#### Task directions:
In the material below, find the line that contains "集，远比韩版的16集还要精简，不少观众刚追第一集" and the line that contains "ndards les plus stricts comme la norme ISO", then write out exactly those two lines and everything between them.

============

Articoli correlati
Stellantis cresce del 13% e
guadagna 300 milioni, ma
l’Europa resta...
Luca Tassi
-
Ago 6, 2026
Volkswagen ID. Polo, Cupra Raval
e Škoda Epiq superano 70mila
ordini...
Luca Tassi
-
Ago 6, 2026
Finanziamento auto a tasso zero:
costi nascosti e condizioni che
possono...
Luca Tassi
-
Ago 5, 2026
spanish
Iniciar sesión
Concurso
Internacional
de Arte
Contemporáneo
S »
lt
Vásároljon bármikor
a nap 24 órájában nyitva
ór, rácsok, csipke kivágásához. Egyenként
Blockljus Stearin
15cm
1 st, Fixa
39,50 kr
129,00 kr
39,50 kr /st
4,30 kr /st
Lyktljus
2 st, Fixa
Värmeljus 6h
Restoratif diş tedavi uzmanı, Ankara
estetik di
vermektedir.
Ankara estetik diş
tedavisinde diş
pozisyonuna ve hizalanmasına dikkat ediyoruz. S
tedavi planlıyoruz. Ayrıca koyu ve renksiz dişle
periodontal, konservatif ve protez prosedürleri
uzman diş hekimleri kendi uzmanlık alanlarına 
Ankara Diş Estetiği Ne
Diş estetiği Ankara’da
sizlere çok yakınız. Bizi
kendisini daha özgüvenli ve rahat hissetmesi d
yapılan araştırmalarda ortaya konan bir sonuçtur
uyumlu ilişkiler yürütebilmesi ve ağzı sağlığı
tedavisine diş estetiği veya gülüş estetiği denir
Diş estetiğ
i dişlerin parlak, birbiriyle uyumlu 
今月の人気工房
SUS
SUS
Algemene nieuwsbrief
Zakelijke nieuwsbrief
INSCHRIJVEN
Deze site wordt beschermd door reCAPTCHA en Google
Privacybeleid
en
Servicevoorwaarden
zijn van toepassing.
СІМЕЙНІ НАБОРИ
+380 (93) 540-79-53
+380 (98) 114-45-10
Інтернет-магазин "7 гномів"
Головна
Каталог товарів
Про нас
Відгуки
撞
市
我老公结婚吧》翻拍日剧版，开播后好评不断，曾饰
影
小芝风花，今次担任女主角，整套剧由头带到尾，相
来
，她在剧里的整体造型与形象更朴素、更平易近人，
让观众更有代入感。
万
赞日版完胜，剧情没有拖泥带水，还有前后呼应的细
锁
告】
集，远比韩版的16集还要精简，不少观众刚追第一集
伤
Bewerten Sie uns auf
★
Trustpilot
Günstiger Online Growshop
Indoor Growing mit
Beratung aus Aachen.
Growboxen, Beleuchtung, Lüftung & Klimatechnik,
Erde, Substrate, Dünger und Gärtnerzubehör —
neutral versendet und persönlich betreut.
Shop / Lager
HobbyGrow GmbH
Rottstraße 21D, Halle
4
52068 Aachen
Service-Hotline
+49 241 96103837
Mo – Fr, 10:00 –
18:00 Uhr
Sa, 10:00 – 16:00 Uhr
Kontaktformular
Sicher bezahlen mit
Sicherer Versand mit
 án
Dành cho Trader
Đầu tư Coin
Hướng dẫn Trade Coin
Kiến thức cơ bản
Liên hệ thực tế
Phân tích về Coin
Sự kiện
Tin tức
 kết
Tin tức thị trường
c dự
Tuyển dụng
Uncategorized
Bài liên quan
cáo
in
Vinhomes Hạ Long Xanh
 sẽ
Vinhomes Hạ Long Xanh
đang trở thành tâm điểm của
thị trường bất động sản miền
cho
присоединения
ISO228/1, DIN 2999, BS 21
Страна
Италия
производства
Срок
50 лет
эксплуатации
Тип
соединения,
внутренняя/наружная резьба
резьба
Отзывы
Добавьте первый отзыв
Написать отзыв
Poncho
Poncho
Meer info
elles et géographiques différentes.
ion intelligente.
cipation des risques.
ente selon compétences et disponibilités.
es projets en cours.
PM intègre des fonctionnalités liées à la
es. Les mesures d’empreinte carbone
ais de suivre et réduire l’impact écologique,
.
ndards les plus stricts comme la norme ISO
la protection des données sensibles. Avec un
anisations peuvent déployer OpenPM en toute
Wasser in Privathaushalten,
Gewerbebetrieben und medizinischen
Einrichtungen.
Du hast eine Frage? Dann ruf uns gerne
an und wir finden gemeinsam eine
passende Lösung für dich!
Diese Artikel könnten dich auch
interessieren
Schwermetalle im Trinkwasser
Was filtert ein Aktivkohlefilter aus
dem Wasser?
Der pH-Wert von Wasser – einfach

============

#### Finished task:
集，远比韩版的16集还要精简，不少观众刚追第一集
伤
Bewerten Sie uns auf
★
Trustpilot
Günstiger Online Growshop
Indoor Growing mit
Beratung aus Aachen.
Growboxen, Beleuchtung, Lüftung & Klimatechnik,
Erde, Substrate, Dünger und Gärtnerzubehör —
neutral versendet und persönlich betreut.
Shop / Lager
HobbyGrow GmbH
Rottstraße 21D, Halle
4
52068 Aachen
Service-Hotline
+49 241 96103837
Mo – Fr, 10:00 –
18:00 Uhr
Sa, 10:00 – 16:00 Uhr
Kontaktformular
Sicher bezahlen mit
Sicherer Versand mit
 án
Dành cho Trader
Đầu tư Coin
Hướng dẫn Trade Coin
Kiến thức cơ bản
Liên hệ thực tế
Phân tích về Coin
Sự kiện
Tin tức
 kết
Tin tức thị trường
c dự
Tuyển dụng
Uncategorized
Bài liên quan
cáo
in
Vinhomes Hạ Long Xanh
 sẽ
Vinhomes Hạ Long Xanh
đang trở thành tâm điểm của
thị trường bất động sản miền
cho
присоединения
ISO228/1, DIN 2999, BS 21
Страна
Италия
производства
Срок
50 лет
эксплуатации
Тип
соединения,
внутренняя/наружная резьба
резьба
Отзывы
Добавьте первый отзыв
Написать отзыв
Poncho
Poncho
Meer info
elles et géographiques différentes.
ion intelligente.
cipation des risques.
ente selon compétences et disponibilités.
es projets en cours.
PM intègre des fonctionnalités liées à la
es. Les mesures d’empreinte carbone
ais de suivre et réduire l’impact écologique,
.
ndards les plus stricts comme la norme ISO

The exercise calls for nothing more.